===== DATA LISTING =====
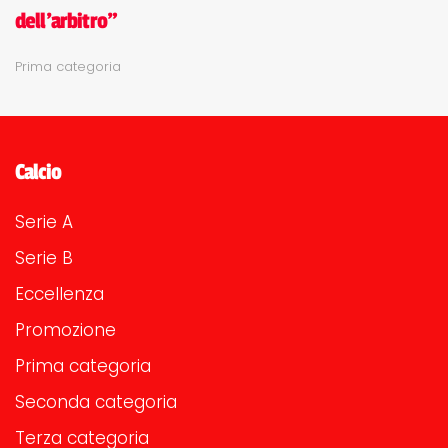
dell'arbitro"
Prima categoria
Calcio
Serie A
Serie B
Eccellenza
Promozione
Prima categoria
Seconda categoria
Terza categoria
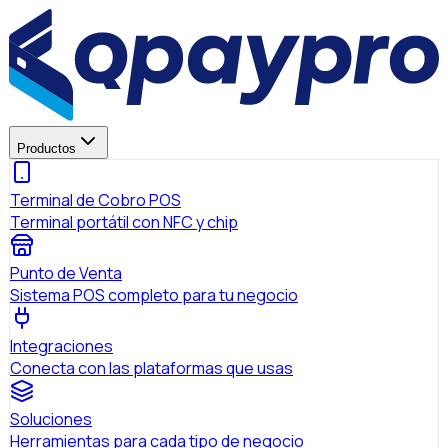
Productos
Terminal de Cobro POS
Terminal portátil con NFC y chip
Punto de Venta
Sistema POS completo para tu negocio
Integraciones
Conecta con las plataformas que usas
Soluciones
Herramientas para cada tipo de negocio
=====
> _WORK INSTRUCTION_: In the records above, collect each line with "para".

> _SOLUTION_:
Sistema POS completo para tu negocio
Herramientas para cada tipo de negocio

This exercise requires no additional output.